Saturday, August 02, 2008

hokkaido summer trip day 1

Its 5:00 a.m. in the morning and I’m riding my bike. I stopped at the Lawson konbini to buy a bottle of energy drink and a shake (salmon) onigiri for breakfast, before reaching to the university’s main gate. The bus that is going to take us to the Akita Marine Port is already waiting.

This is a trip for foreign students, conducted by the university. We were only required to pay 20000yen, the remaining 26000yen is taken from the university's international activities fund. That covers everything from the ferry fares, bus rental, food, entrance fees to various places etc. Pretty good deal to me.

*10 Korea, 19 China (1 Hong Kong, 3 Taiwan), 1 Myanmar, 1 South Africa, 1 Mongolia, 1 Malaysia*

I’m quite nervous for this trip. For some inconvenient reasons, I’m the only Malaysian (and Muslim) on the trip, and I’m afraid that I would be alone because everybody else came with their group of friends. I knew some of the Korean and Chinese students, but they’re sure are going to be with their own countrymen; just like Malaysians, the Koreans and Chinese stick with their own.

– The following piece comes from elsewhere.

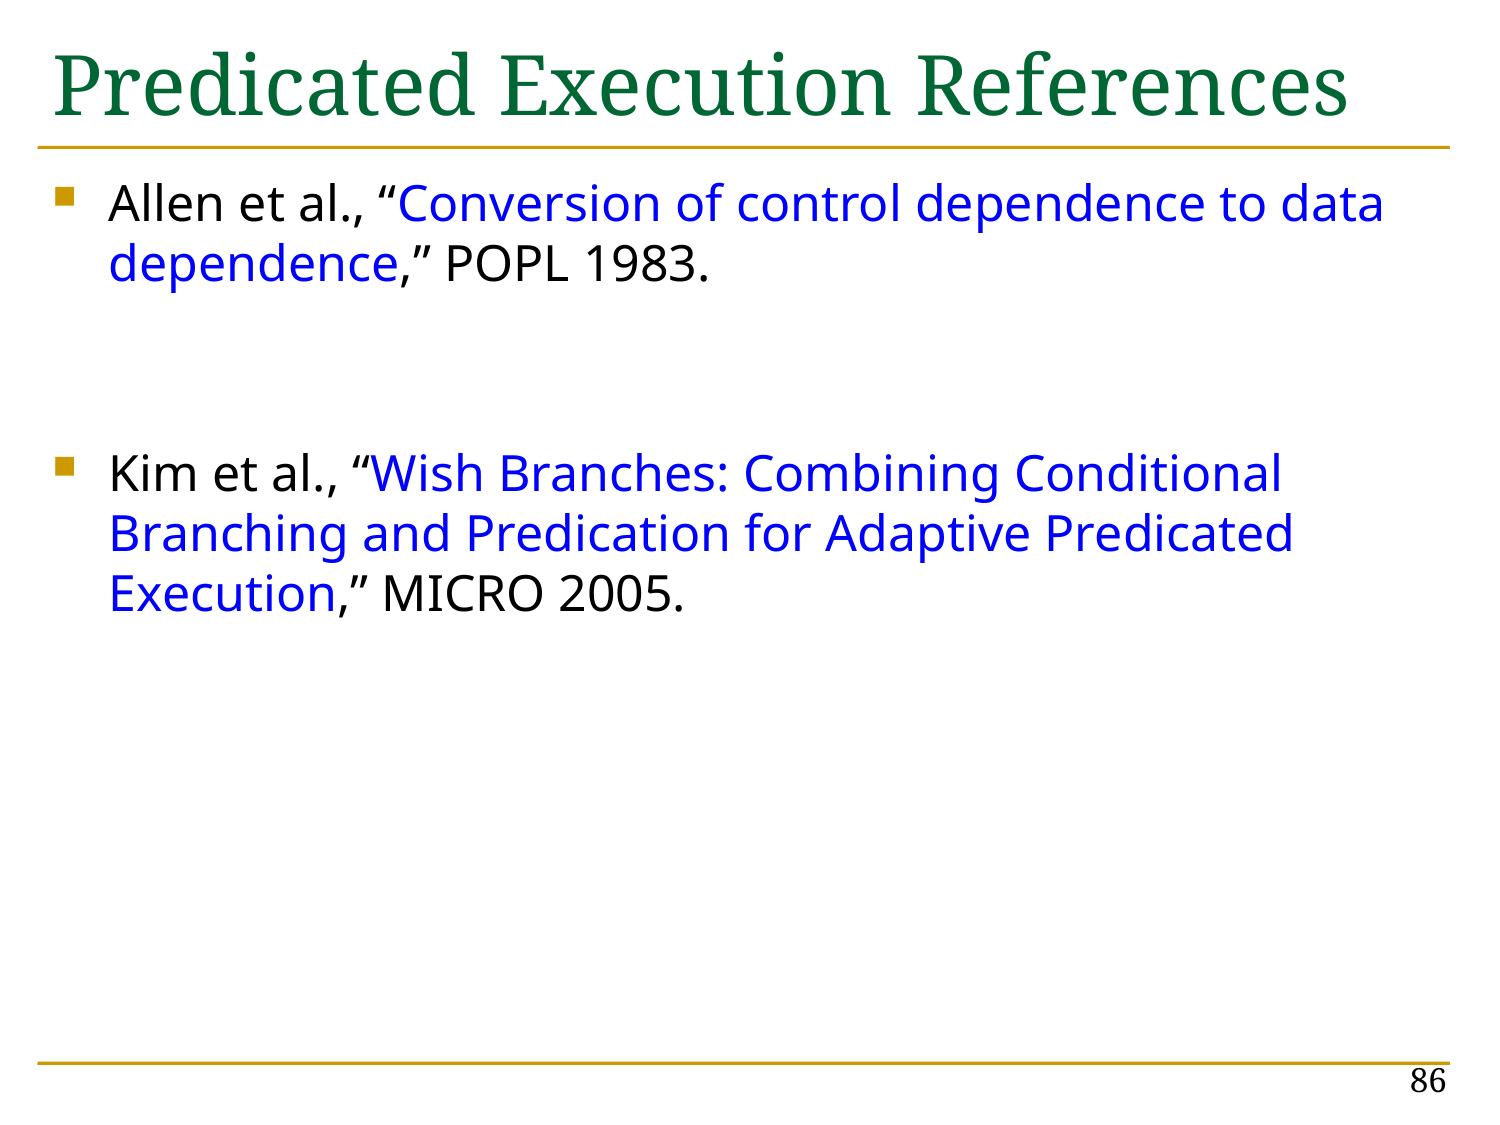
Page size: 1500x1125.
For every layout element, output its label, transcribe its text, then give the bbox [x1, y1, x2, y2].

title Predicated Execution References [37, 24, 1450, 163]
slide_number 86 [1111, 1036, 1462, 1112]
list Allen et al., “Conversion of control dependence to data dependence,” POPL 1983. Kim et al., “Wish Branches: Combining Conditional Branching and Predication for Adaptive Predicated Execution,” MICRO 2005. [37, 163, 1450, 1016]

I was all alone, and the seat next to me was empty. Everyone has their own seat partner except me. The also lonely South African and Burmese student  (I knew them just well enough) was sitting together, so I’m all alone.

Then there comes the (also alone) Mongolian to save the day. I knew it from her swaying eyes, that she was just like me, alone and didn’t really knew anyone on the bus. So I asked her to sit next to me. Her face lit up.

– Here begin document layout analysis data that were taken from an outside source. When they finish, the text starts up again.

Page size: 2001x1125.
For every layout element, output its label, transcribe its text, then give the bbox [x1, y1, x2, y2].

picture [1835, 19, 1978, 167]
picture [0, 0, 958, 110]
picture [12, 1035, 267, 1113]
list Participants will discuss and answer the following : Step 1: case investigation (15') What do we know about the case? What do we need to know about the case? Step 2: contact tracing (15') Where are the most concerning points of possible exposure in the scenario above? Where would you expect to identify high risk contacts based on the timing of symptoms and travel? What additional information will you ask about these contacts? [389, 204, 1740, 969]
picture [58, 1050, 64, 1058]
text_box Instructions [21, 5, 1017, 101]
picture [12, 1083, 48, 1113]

We left Akita by ferry at 6:00 am.

It was a very big ferry; complete with a restaurant, game room, hot bath, jacuzzi, mini-theatre etc. Right after boarding, I immediately took several pictures before I got sea-sick and spend the rest of the time on the ferry sleeping.

We arrived at the Tomakomai Port at 05:30 pm and then went straight to the Sapporo Beer Park to have our dinner. It was such a nice place and the food was ok. Everybody had Jingisukan (a Mongolian mutton barbeque) while I’m the only one having a seafood version of the popular dish. It was not so bad, as long as it’s halal and I don’t have to pay extra, I’m good.

On the way back to the bus, I took some pictures and then bought the creamiest of all soft ice-cream that I have ever tasted; it was so rich with the thickness of milk and vanilla, I don’t know how to describe how good it was.

We arrived at the Susukino Green Hotel in Sapporo at 08:40 pm and were given each a single room, which is quite awesome.

The night was still young, so I went out with the Mongolian girl for a quick night-trip around Sapporo City. The city felt like Tokyo, except the roads are wider and the buildings are lined up a lot nicer. The air was better too.


Then we found ourselves walking through this street full of street performers. One performer caught out attention: a four-person troupe of dancers wearing yukata and matching black fedora hats, with garbage picker as their samurai swords.

Before we went back to our hotel room, we decided to take a break at a coffee shop. I ordered the very sweet almond caramel latte. I don’t know how it went down, but somehow our conversation turns into a deep history lesson about why the Mongolians hate the Chinese. It’s really weird and hard to understand racial hatred, but it is the truth.

I took a nice, warm bath before going to bed. At first, I thought about watching the paid channels, but after coming to my senses that people nowadays watch these stuff for free, I performed my solat jamak and went to bed.